• Work to do: Present every line of the listing below as a Markdown table with the columns "Row" and "Listing line," numbering the rows and omitting blank lines.

|---|

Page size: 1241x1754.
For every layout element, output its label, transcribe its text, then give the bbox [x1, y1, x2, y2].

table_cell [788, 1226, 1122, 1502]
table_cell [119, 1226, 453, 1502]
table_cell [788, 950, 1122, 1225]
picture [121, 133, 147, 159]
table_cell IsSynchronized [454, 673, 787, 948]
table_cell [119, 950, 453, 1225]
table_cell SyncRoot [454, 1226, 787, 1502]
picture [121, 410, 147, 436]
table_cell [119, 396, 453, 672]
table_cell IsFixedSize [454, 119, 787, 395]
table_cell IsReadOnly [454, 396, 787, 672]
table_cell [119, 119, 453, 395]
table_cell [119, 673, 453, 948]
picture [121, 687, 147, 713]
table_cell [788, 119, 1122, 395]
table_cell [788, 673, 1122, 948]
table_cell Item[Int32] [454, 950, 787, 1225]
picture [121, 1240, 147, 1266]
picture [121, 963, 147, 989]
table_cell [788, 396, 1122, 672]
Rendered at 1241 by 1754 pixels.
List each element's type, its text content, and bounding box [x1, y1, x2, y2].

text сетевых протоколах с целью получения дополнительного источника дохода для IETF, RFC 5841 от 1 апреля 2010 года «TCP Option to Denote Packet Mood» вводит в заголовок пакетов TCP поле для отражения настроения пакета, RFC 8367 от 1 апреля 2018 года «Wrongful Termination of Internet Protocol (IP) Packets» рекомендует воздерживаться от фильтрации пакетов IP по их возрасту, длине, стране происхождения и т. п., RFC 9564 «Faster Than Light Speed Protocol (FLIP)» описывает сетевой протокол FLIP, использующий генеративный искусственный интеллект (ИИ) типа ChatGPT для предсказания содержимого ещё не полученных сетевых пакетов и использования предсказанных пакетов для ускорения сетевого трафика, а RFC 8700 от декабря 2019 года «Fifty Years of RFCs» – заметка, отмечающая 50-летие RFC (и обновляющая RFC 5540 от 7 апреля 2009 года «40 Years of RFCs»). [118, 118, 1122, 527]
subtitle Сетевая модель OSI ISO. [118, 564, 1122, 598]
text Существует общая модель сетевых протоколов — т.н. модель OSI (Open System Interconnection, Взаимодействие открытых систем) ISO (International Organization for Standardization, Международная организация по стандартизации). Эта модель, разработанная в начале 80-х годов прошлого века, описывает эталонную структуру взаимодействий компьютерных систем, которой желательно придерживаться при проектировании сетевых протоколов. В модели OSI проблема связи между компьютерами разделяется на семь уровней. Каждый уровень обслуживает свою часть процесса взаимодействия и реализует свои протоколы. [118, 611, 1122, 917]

|---|

• Solution to the problem:
| Row | Listing line |
|---|---|
| 1 | Page size: 1241x1754. |
| 2 | For every layout element, output its label, transcribe its text, then give the bbox [x1, y1, x2, y2]. |
| 3 | table_cell [788, 1226, 1122, 1502] |
| 4 | table_cell [119, 1226, 453, 1502] |
| 5 | table_cell [788, 950, 1122, 1225] |
| 6 | picture [121, 133, 147, 159] |
| 7 | table_cell IsSynchronized [454, 673, 787, 948] |
| 8 | table_cell [119, 950, 453, 1225] |
| 9 | table_cell SyncRoot [454, 1226, 787, 1502] |
| 10 | picture [121, 410, 147, 436] |
| 11 | table_cell [119, 396, 453, 672] |
| 12 | table_cell IsFixedSize [454, 119, 787, 395] |
| 13 | table_cell IsReadOnly [454, 396, 787, 672] |
| 14 | table_cell [119, 119, 453, 395] |
| 15 | table_cell [119, 673, 453, 948] |
| 16 | picture [121, 687, 147, 713] |
| 17 | table_cell [788, 119, 1122, 395] |
| 18 | table_cell [788, 673, 1122, 948] |
| 19 | table_cell Item[Int32] [454, 950, 787, 1225] |
| 20 | picture [121, 1240, 147, 1266] |
| 21 | picture [121, 963, 147, 989] |
| 22 | table_cell [788, 396, 1122, 672] |
| 23 | Rendered at 1241 by 1754 pixels. |
| 24 | List each element's type, its text content, and bounding box [x1, y1, x2, y2]. |
| 25 | text сетевых протоколах с целью получения дополнительного источника дохода для IETF, RFC 5841 от 1 апреля 2010 года «TCP Option to Denote Packet Mood» вводит в заголовок пакетов TCP поле для отражения настроения пакета, RFC 8367 от 1 апреля 2018 года «Wrongful Termination of Internet Protocol (IP) Packets» рекомендует воздерживаться от фильтрации пакетов IP по их возрасту, длине, стране происхождения и т. п., RFC 9564 «Faster Than Light Speed Protocol (FLIP)» описывает сетевой протокол FLIP, использующий генеративный искусственный интеллект (ИИ) типа ChatGPT для предсказания содержимого ещё не полученных сетевых пакетов и использования предсказанных пакетов для ускорения сетевого трафика, а RFC 8700 от декабря 2019 года «Fifty Years of RFCs» – заметка, отмечающая 50-летие RFC (и обновляющая RFC 5540 от 7 апреля 2009 года «40 Years of RFCs»). [118, 118, 1122, 527] |
| 26 | subtitle Сетевая модель OSI ISO. [118, 564, 1122, 598] |
| 27 | text Существует общая модель сетевых протоколов — т.н. модель OSI (Open System Interconnection, Взаимодействие открытых систем) ISO (International Organization for Standardization, Международная организация по стандартизации). Эта модель, разработанная в начале 80-х годов прошлого века, описывает эталонную структуру взаимодействий компьютерных систем, которой желательно придерживаться при проектировании сетевых протоколов. В модели OSI проблема связи между компьютерами разделяется на семь уровней. Каждый уровень обслуживает свою часть процесса взаимодействия и реализует свои протоколы. [118, 611, 1122, 917] |